The races are tricky to spot, but set_page_count() is inherently
dangerous, so I am removing it entirely and replacing it with safer
operations which do the same thing.

One example is this:
https://git.kernel.org/pub/scm/linux/kernel/git/torvalds/linux.git/commit/?h=7118fc29

> >>>> I understand where this patchset is going, but this intermediate step is
> >>>> not a good move.
> >>>>
> >>>> Also, for the overall series, if you want to change from
> >>>> "set_page_count()" to "inc_and_verify_val_equals_one()", then the way to
> >>>> do that is *not* to depend solely on VM_BUG*() to verify. Instead,
> >>>> return something like -EBUSY if incrementing the value results in a
> >>>> surprise, and let the caller decide how to handle it.

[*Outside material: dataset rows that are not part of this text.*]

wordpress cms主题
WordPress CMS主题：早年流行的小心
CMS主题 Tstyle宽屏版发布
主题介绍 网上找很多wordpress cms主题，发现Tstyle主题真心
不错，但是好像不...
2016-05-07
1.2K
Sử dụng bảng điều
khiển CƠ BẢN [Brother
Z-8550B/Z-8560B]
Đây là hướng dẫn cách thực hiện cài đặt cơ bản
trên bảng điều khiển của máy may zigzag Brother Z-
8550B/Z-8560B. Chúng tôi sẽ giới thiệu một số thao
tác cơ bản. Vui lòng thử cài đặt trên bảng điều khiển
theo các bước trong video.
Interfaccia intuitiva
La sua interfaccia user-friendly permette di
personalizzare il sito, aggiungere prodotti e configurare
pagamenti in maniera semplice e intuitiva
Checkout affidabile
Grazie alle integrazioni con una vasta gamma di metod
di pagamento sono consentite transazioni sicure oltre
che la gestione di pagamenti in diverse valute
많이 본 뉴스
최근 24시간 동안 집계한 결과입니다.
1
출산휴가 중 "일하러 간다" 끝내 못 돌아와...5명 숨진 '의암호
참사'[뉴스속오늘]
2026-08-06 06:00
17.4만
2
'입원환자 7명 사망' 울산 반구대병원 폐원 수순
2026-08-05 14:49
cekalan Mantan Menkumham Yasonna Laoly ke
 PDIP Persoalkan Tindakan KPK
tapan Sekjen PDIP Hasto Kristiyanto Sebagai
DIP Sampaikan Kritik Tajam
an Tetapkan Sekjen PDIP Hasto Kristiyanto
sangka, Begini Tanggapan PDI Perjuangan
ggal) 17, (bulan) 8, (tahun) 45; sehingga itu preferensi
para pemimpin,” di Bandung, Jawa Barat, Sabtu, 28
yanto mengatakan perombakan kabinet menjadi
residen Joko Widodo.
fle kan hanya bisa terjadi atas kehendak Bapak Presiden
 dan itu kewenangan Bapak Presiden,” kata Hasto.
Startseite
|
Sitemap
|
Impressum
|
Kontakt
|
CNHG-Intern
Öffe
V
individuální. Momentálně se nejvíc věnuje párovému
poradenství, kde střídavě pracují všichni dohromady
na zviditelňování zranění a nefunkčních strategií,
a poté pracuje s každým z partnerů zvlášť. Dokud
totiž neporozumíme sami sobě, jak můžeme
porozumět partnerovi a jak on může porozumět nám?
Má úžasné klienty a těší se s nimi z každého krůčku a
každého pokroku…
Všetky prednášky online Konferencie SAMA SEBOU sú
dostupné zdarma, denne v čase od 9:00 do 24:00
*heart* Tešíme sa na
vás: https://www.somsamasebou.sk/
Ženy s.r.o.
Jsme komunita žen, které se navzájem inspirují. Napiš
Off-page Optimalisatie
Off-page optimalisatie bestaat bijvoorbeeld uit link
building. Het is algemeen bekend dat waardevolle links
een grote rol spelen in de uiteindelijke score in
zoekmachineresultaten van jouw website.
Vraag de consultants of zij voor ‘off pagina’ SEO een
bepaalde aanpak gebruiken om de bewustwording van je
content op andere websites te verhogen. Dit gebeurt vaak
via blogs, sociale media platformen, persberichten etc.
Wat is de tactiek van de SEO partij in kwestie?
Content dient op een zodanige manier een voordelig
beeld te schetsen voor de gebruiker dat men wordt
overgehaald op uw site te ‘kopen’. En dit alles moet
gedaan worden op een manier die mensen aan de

In set_page_refcounted() we already have:

VM_BUG_ON_PAGE(page_ref_count(page), page);
set_page_count(page, 1);

I am pointing out that above code is racy:

Between the check VM_BUG_ON_PAGE() check and unconditional set to 1
the value of page->_refcount can change.

I am replacing it with an identical version of code that is not racy.
There is no need to complicate the code by introducing new -EBUSY
returns here, as it would reduce the fragility of this could even
farther.

> >>> Actually, -EBUSY would be OK if the problems were because we failed to

I am not sure -EBUSY would be OK here, it means we had a race which we
were not aware about, and which could have led to memory corruptions.

> >>> modify refcount for some reason, but if we modified refcount and got
> >>> an unexpected value (i.e underflow/overflow) we better report it right
> >>> away instead of waiting for memory corruption to happen.
> >>>
> >>
> >> Having the caller do the BUG() or VM_BUG*() is not a significant delay.

I agree, however, helper functions exist to remove code duplications.
If we must verify the assumption of set_page_refcounted() that non
counted page is turned into a counted page, it is better to do it in
one place than at every call site. We do it today in thus helper
function, I do not see why we would change that.